*** Block opens ***
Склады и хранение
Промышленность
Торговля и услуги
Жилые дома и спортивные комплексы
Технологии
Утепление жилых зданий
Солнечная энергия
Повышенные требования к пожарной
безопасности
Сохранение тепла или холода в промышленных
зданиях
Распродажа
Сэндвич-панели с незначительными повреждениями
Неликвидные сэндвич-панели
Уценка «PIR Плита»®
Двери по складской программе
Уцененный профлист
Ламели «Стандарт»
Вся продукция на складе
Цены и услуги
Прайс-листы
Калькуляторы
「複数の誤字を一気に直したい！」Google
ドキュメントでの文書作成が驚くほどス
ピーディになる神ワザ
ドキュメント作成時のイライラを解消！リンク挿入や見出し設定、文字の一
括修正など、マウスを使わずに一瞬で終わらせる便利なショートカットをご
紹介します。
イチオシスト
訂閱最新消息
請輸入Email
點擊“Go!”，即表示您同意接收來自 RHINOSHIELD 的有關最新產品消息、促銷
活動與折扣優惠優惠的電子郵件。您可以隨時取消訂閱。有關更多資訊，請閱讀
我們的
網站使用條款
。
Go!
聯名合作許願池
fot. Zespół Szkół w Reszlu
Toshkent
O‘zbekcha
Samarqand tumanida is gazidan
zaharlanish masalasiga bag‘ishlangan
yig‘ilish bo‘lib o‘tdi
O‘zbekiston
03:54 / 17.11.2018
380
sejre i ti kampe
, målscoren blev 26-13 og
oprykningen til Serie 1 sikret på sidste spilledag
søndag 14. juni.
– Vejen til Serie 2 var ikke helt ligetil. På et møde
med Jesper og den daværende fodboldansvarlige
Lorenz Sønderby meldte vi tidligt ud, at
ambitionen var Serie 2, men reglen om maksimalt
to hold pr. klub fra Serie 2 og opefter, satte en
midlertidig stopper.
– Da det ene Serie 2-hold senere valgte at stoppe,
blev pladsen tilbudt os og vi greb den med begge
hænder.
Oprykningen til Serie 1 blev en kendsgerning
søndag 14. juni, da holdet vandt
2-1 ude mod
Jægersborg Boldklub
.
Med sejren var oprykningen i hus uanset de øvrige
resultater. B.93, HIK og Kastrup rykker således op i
*** Block closes ***
Can you rewrite all of the lines above as a numbered list, leaving out any blank lines?

### COMPLETED EXERCISE
1. Склады и хранение
2. Промышленность
3. Торговля и услуги
4. Жилые дома и спортивные комплексы
5. Технологии
6. Утепление жилых зданий
7. Солнечная энергия
8. Повышенные требования к пожарной
9. безопасности
10. Сохранение тепла или холода в промышленных
11. зданиях
12. Распродажа
13. Сэндвич-панели с незначительными повреждениями
14. Неликвидные сэндвич-панели
15. Уценка «PIR Плита»®
16. Двери по складской программе
17. Уцененный профлист
18. Ламели «Стандарт»
19. Вся продукция на складе
20. Цены и услуги
21. Прайс-листы
22. Калькуляторы
23. 「複数の誤字を一気に直したい！」Google
24. ドキュメントでの文書作成が驚くほどス
25. ピーディになる神ワザ
26. ドキュメント作成時のイライラを解消！リンク挿入や見出し設定、文字の一
27. 括修正など、マウスを使わずに一瞬で終わらせる便利なショートカットをご
28. 紹介します。
29. イチオシスト
30. 訂閱最新消息
31. 請輸入Email
32. 點擊“Go!”，即表示您同意接收來自 RHINOSHIELD 的有關最新產品消息、促銷
33. 活動與折扣優惠優惠的電子郵件。您可以隨時取消訂閱。有關更多資訊，請閱讀
34. 我們的
35. 網站使用條款
36. 。
37. Go!
38. 聯名合作許願池
39. fot. Zespół Szkół w Reszlu
40. Toshkent
41. O‘zbekcha
42. Samarqand tumanida is gazidan
43. zaharlanish masalasiga bag‘ishlangan
44. yig‘ilish bo‘lib o‘tdi
45. O‘zbekiston
46. 03:54 / 17.11.2018
47. 380
48. sejre i ti kampe
49. , målscoren blev 26-13 og
50. oprykningen til Serie 1 sikret på sidste spilledag
51. søndag 14. juni.
52. – Vejen til Serie 2 var ikke helt ligetil. På et møde
53. med Jesper og den daværende fodboldansvarlige
54. Lorenz Sønderby meldte vi tidligt ud, at
55. ambitionen var Serie 2, men reglen om maksimalt
56. to hold pr. klub fra Serie 2 og opefter, satte en
57. midlertidig stopper.
58. – Da det ene Serie 2-hold senere valgte at stoppe,
59. blev pladsen tilbudt os og vi greb den med begge
60. hænder.
61. Oprykningen til Serie 1 blev en kendsgerning
62. søndag 14. juni, da holdet vandt
63. 2-1 ude mod
64. Jægersborg Boldklub
65. .
66. Med sejren var oprykningen i hus uanset de øvrige
67. resultater. B.93, HIK og Kastrup rykker således op i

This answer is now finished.